UnitedHealth Group Incorporated shares closed Friday at $290.00, up 0.07 from Thursday, after trading as low as $285.55. Volume was about 7.0 million shares. (Yahoo Finance)
With U.S. markets shut for the weekend, traders are turning to what can move the stock before the New York Stock Exchange reopens on Monday: Medicare Advantage policy and early signals on how the big insurers are holding enrollment after plan exits and benefit trims.
That matters for UnitedHealth because its UnitedHealthcare unit is one of the largest Medicare Advantage players. Medicare Advantage is the privately run alternative to traditional Medicare, and it has been where the sector has leaned on growth and margins when commercial insurance gets choppy.
New federal data showed Medicare Advantage enrollment was just under 35.5 million as of early February, up from about 34.4 million a year earlier, according to a report citing CMS figures. Fierce Healthcare said some large insurers, including UnitedHealthcare and CVS Health’s Aetna, pulled back in certain markets and tightened benefits as medical costs and use rose, while Humana saw stronger-than-expected sign-ups during the annual window. (Fierce Healthcare)

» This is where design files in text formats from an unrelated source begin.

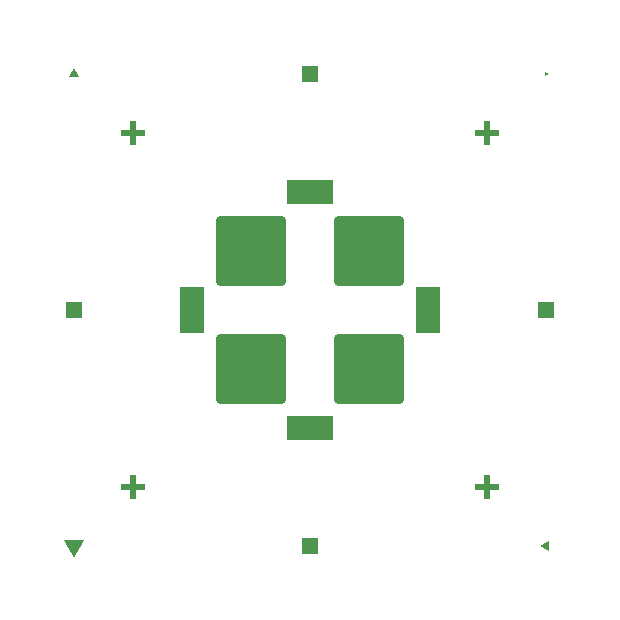
<source format=gbr>
%TF.GenerationSoftware,HUMAN,DominicClifton,8.0.3*%
%TF.CreationDate,2025-04-28T16:25:44+02:00*%
%TF.SameCoordinates,Original*%
%TF.FileFunction,Copper,L4,Bot*%
%TF.FilePolarity,Positive*%
%FSLAX46Y46*%
G04 Gerber Fmt 4.6, Leading zero omitted, Abs format (unit mm)*
%MOMM*%
%LPD*%
G01*
G04 APERTURE LIST*
G04 Aperture macros list*
%AMRoundRect*
0 Rectangle with rounded corners*
0 $1 Rounding radius*
0 $2 $3 $4 $5 $6 $7 $8 $9 X,Y pos of 4 corners*
0 Add a 4 corners polygon primitive as box body*
4,1,4,$2,$3,$4,$5,$6,$7,$8,$9,$2,$3,0*
0 Add four circle primitives for the rounded corners*
1,1,$1+$1,$2,$3*
1,1,$1+$1,$4,$5*
1,1,$1+$1,$6,$7*
1,1,$1+$1,$8,$9*
0 Add four vector-line primitives between the rounded corners*
20,1,$1+$1,$2,$3,$4,$5,0*
20,1,$1+$1,$4,$5,$6,$7,0*
20,1,$1+$1,$6,$7,$8,$9,0*
20,1,$1+$1,$8,$9,$2,$3,0*%
%ADD39RoundRect,X0.500000X-2.500000X-2.500000X2.500000X-2.500000X2.500000X2.500000X-2.500000X2.500000*%
D39*
X005000000Y005000000D03*
X-005000000Y005000000D03*
X005000000Y-005000000D03*
X-005000000Y-005000000D03*
G04 A small circle at the origin*
%ADD100C,0.10*%
D100*
X00000000Y00000000D03*
G04 Four rectangles, 2 along the vertical axis, 2 along the horizontal axis, the center point from each being +/-10mm from the origin.*
G04 the ones along the vertical axis are 4mm (wide) by 2mm (tall) and the ones on the horizontal axis are 2mm (wide) x 4mm (tall)*
%ADD101R,4.00X2.00*%
%ADD102R,2.00X4.00*%
D101*
X00000000Y10000000D03*
X00000000Y-10000000D03*
D102*
X10000000Y00000000D03*
X-10000000Y00000000D03*
%AMVectorPlus*
0 A plus, drown using two vector-lines*
0 $1 Line Width*
0 $2 Width/Height*
0 $3 $4 Center*
0 Add two vector-line primitives between the rounded corners*
20,1,$1,$3-$2,$4,$3+$2,$4,0*
20,1,$1,$3,$4-$2,$3,$4+$2,0*%
%ADD40VectorPlus,X0.500000X1.000000X0.000000X0.000000*%
D40*
X015000000Y015000000D03*
X-015000000Y015000000D03*
X015000000Y-015000000D03*
X-015000000Y-015000000D03*
%AMPolygon*
0 $1 Vertices (3 minimum)*
0 $2 Diameter*
0 $3 $4 Center (X/Y)*
0 $5 Rotation*
5,1,$1,$3,$4,$2,$5*%
%ADD41Polygon,X3X0.500000X0.000000X0.000000X0*%
%ADD42Polygon,X3X1.000000X0.000000X0.000000X90*%
%ADD43Polygon,X3X1.000000X0.000000X0.000000X180*%
%ADD44Polygon,X3X2.000000X0.000000X0.000000X270*%
D41*
X020000000Y020000000D03*
D42*
X-020000000Y020000000D03*
D43*
X020000000Y-020000000D03*
D44*
X-020000000Y-020000000D03*
%ADD45Polygon,X4X2.000000X0.000000X0.000000X45*%
%ADD46Polygon,X4X2.000000X0.000000X0.000000X135*%
%ADD47Polygon,X4X2.000000X0.000000X0.000000X225*%
%ADD48Polygon,X4X2.000000X0.000000X0.000000X315*%
D45*
X020000000Y000000000D03*
D46*
X-020000000Y000000000D03*
D47*
X000000000Y020000000D03*
D48*
X000000000Y-020000000D03*
%AMSTAR5*
0 Parametric 5-point star outline using diameter
0 $1 = outer diameter (from params)
0 $2 = the outer radius
0 $3 = the inner radius
$2=$1x0.5*
$3=$2x0.4*
4,1,10,
$2x0.0000,$2x1.0000,
$3x-0.5878,$3x0.8090,
$2x-0.9511,$2x0.3090,
$3x-0.9511,$3x-0.3090,
$2x-0.5878,$2x-0.8090,
$3x0.0000,$3x-1.0000,
$2x0.5878,$2x-0.8090,
$3x0.9511,$3x-0.3090,
$2x0.9511,$2x0.3090,
$3x0.5878,$3x0.8090,
$2x0.0000,$2x1.0000,
0.1000*%
%ADD50STAR5,X5.000000*%
D50*
X025000000Y025000000D03*
X-025000000Y025000000D03*
X025000000Y-025000000D03*
X-025000000Y-025000000D03*
M02*

</source>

“The most dire predictions didn’t come to pass. The market remains fairly robust,” Meredith Freed, a senior policy manager at KFF’s program on Medicare policy, was quoted as saying, adding that the pace of growth has slowed. (MarketWatch)

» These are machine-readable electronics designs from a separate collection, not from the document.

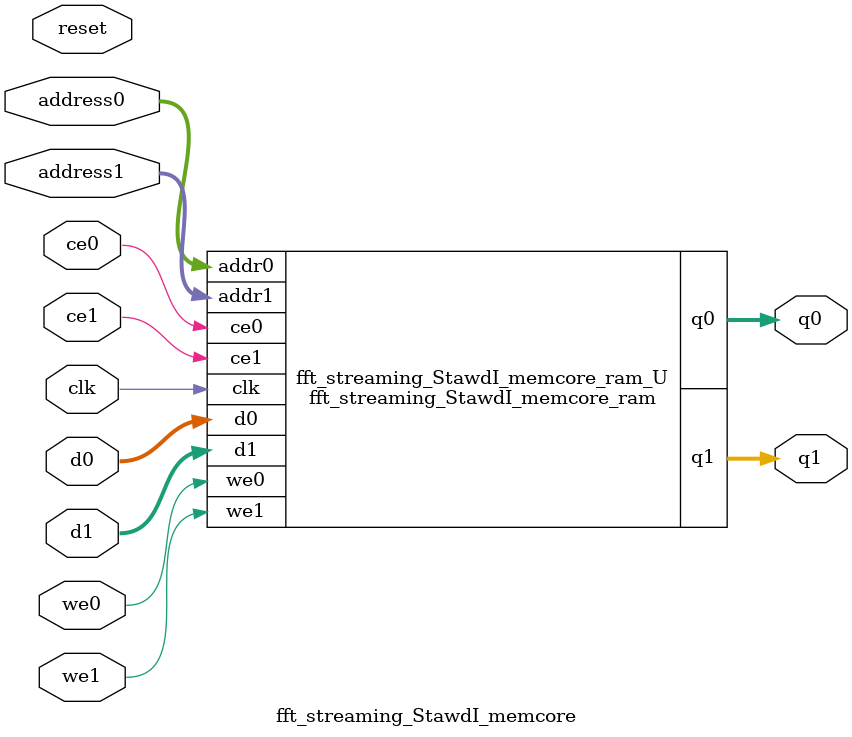
<source format=v>
`timescale 1 ns / 1 ps
module fft_streaming_StawdI_memcore_ram (addr0, ce0, d0, we0, q0, addr1, ce1, d1, we1, q1,  clk);

parameter DWIDTH = 32;
parameter AWIDTH = 10;
parameter MEM_SIZE = 1024;

input[AWIDTH-1:0] addr0;
input ce0;
input[DWIDTH-1:0] d0;
input we0;
output reg[DWIDTH-1:0] q0;
input[AWIDTH-1:0] addr1;
input ce1;
input[DWIDTH-1:0] d1;
input we1;
output reg[DWIDTH-1:0] q1;
input clk;

(* ram_style = "block" *)reg [DWIDTH-1:0] ram[0:MEM_SIZE-1];




always @(posedge clk)  
begin 
    if (ce0) 
    begin
        if (we0) 
        begin 
            ram[addr0] <= d0; 
        end 
        q0 <= ram[addr0];
    end
end


always @(posedge clk)  
begin 
    if (ce1) 
    begin
        if (we1) 
        begin 
            ram[addr1] <= d1; 
        end 
        q1 <= ram[addr1];
    end
end


endmodule

`timescale 1 ns / 1 ps
module fft_streaming_StawdI_memcore(
    reset,
    clk,
    address0,
    ce0,
    we0,
    d0,
    q0,
    address1,
    ce1,
    we1,
    d1,
    q1);

parameter DataWidth = 32'd32;
parameter AddressRange = 32'd1024;
parameter AddressWidth = 32'd10;
input reset;
input clk;
input[AddressWidth - 1:0] address0;
input ce0;
input we0;
input[DataWidth - 1:0] d0;
output[DataWidth - 1:0] q0;
input[AddressWidth - 1:0] address1;
input ce1;
input we1;
input[DataWidth - 1:0] d1;
output[DataWidth - 1:0] q1;



fft_streaming_StawdI_memcore_ram fft_streaming_StawdI_memcore_ram_U(
    .clk( clk ),
    .addr0( address0 ),
    .ce0( ce0 ),
    .we0( we0 ),
    .d0( d0 ),
    .q0( q0 ),
    .addr1( address1 ),
    .ce1( ce1 ),
    .we1( we1 ),
    .d1( d1 ),
    .q1( q1 ));

endmodule


</source>
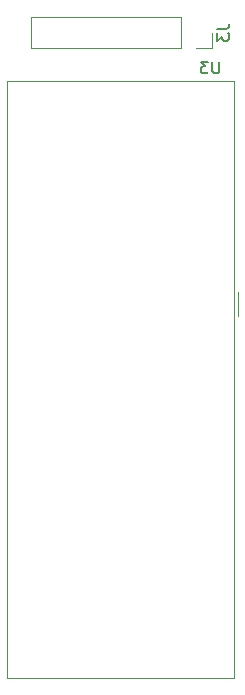
<source format=gbr>
%TF.GenerationSoftware,KiCad,Pcbnew,7.0.5*%
%TF.CreationDate,2024-02-07T02:01:45+01:00*%
%TF.ProjectId,thermometer-hw,74686572-6d6f-46d6-9574-65722d68772e,rev?*%
%TF.SameCoordinates,Original*%
%TF.FileFunction,Legend,Bot*%
%TF.FilePolarity,Positive*%
%FSLAX46Y46*%
G04 Gerber Fmt 4.6, Leading zero omitted, Abs format (unit mm)*
G04 Created by KiCad (PCBNEW 7.0.5) date 2024-02-07 02:01:45*
%MOMM*%
%LPD*%
G01*
G04 APERTURE LIST*
%ADD10C,0.150000*%
%ADD11C,0.120000*%
G04 APERTURE END LIST*
D10*
%TO.C,U3*%
X86640904Y-41179819D02*
X86640904Y-41989342D01*
X86640904Y-41989342D02*
X86593285Y-42084580D01*
X86593285Y-42084580D02*
X86545666Y-42132200D01*
X86545666Y-42132200D02*
X86450428Y-42179819D01*
X86450428Y-42179819D02*
X86259952Y-42179819D01*
X86259952Y-42179819D02*
X86164714Y-42132200D01*
X86164714Y-42132200D02*
X86117095Y-42084580D01*
X86117095Y-42084580D02*
X86069476Y-41989342D01*
X86069476Y-41989342D02*
X86069476Y-41179819D01*
X85688523Y-41179819D02*
X85069476Y-41179819D01*
X85069476Y-41179819D02*
X85402809Y-41560771D01*
X85402809Y-41560771D02*
X85259952Y-41560771D01*
X85259952Y-41560771D02*
X85164714Y-41608390D01*
X85164714Y-41608390D02*
X85117095Y-41656009D01*
X85117095Y-41656009D02*
X85069476Y-41751247D01*
X85069476Y-41751247D02*
X85069476Y-41989342D01*
X85069476Y-41989342D02*
X85117095Y-42084580D01*
X85117095Y-42084580D02*
X85164714Y-42132200D01*
X85164714Y-42132200D02*
X85259952Y-42179819D01*
X85259952Y-42179819D02*
X85545666Y-42179819D01*
X85545666Y-42179819D02*
X85640904Y-42132200D01*
X85640904Y-42132200D02*
X85688523Y-42084580D01*
%TO.C,J3*%
X86493819Y-38401666D02*
X87208104Y-38401666D01*
X87208104Y-38401666D02*
X87350961Y-38354047D01*
X87350961Y-38354047D02*
X87446200Y-38258809D01*
X87446200Y-38258809D02*
X87493819Y-38115952D01*
X87493819Y-38115952D02*
X87493819Y-38020714D01*
X86493819Y-38782619D02*
X86493819Y-39401666D01*
X86493819Y-39401666D02*
X86874771Y-39068333D01*
X86874771Y-39068333D02*
X86874771Y-39211190D01*
X86874771Y-39211190D02*
X86922390Y-39306428D01*
X86922390Y-39306428D02*
X86970009Y-39354047D01*
X86970009Y-39354047D02*
X87065247Y-39401666D01*
X87065247Y-39401666D02*
X87303342Y-39401666D01*
X87303342Y-39401666D02*
X87398580Y-39354047D01*
X87398580Y-39354047D02*
X87446200Y-39306428D01*
X87446200Y-39306428D02*
X87493819Y-39211190D01*
X87493819Y-39211190D02*
X87493819Y-38925476D01*
X87493819Y-38925476D02*
X87446200Y-38830238D01*
X87446200Y-38830238D02*
X87398580Y-38782619D01*
D11*
%TO.C,U3*%
X88259000Y-60725000D02*
X88259000Y-62725000D01*
X87879000Y-93345000D02*
X68639000Y-93345000D01*
X87879000Y-42805000D02*
X87879000Y-93345000D01*
X87879000Y-42805000D02*
X68639000Y-42805000D01*
X68639000Y-93345000D02*
X68639000Y-42805000D01*
%TO.C,J3*%
X70679000Y-40065000D02*
X70679000Y-37405000D01*
X83439000Y-40065000D02*
X70679000Y-40065000D01*
X83439000Y-40065000D02*
X83439000Y-37405000D01*
X84709000Y-40065000D02*
X86039000Y-40065000D01*
X86039000Y-40065000D02*
X86039000Y-38735000D01*
X83439000Y-37405000D02*
X70679000Y-37405000D01*
%TD*%
M02*

</source>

The bigger overhang is still 2027. CMS said its proposed 2027 Medicare Advantage policies would result in a net average year-over-year payment increase of 0.09%, and it set a Feb. 25 deadline for comments, with a final rate announcement due no later than April 6. CMS also laid out proposed risk-adjustment changes, including excluding some diagnoses used to calculate plan payments. (Centers for Medicare & Medicaid Services)

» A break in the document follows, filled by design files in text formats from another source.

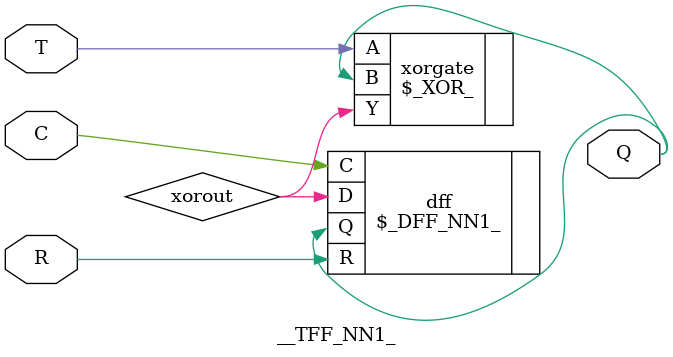
<source format=v>
module __TFF_NN1_ (T, C, R, Q);
	input T, C, R;
	output wire Q;
	wire xorout;
	$_XOR_ xorgate (
		.A(T),
		.B(Q),
		.Y(xorout),
	);
	$_DFF_NN1_ dff (
		.C(C),
		.D(xorout),
		.Q(Q),
		.R(R),
	);
endmodule
</source>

Health insurers finished Friday mostly lower even as the broader market rose, leaving UnitedHealth as a relative holdout. The S&P 500 gained 0.69% and the Dow rose 0.47%, while UnitedHealth edged up 0.02%; CVS fell 0.81% and Elevance Health dropped 1.51%, MarketWatch data showed. (MarketWatch)
UnitedHealth has been trading in the shadow of its late-January reset, when it warned revenue would fall in 2026 and the sector took a hit from the government’s near-flat 2027 Medicare Advantage payment proposal. “Investors hoping for a quick turnaround may have to wait longer than hoped,” Morningstar analyst Julie Utterback said at the time. (Reuters)
A lot of the argument now sits inside “risk adjustment,” the government formula that raises or lowers insurer payments based on how sick members are, using diagnosis codes. Small shifts in what codes count can change payments across millions of members.
But there is a catch. If CMS sticks close to the proposed 2027 framework — flat headline rates and tighter rules around diagnoses — insurers may have less room to fund extra benefits or absorb higher medical use without pushing premiums and co-pays higher. Any renewed spike in utilization would add pressure, especially if companies decide to walk away from more counties.
For UnitedHealth, the week ahead looks less about new company headlines and more about the paper trail: comment letters, Washington noise around Medicare Advantage, and any hints that CMS will soften (or harden) the risk-model changes.
The next hard dates are Feb. 25 for comments on the 2027 Medicare Advantage proposal and April 6 for the final CMS rate announcement, both potential catalysts for the whole managed-care group.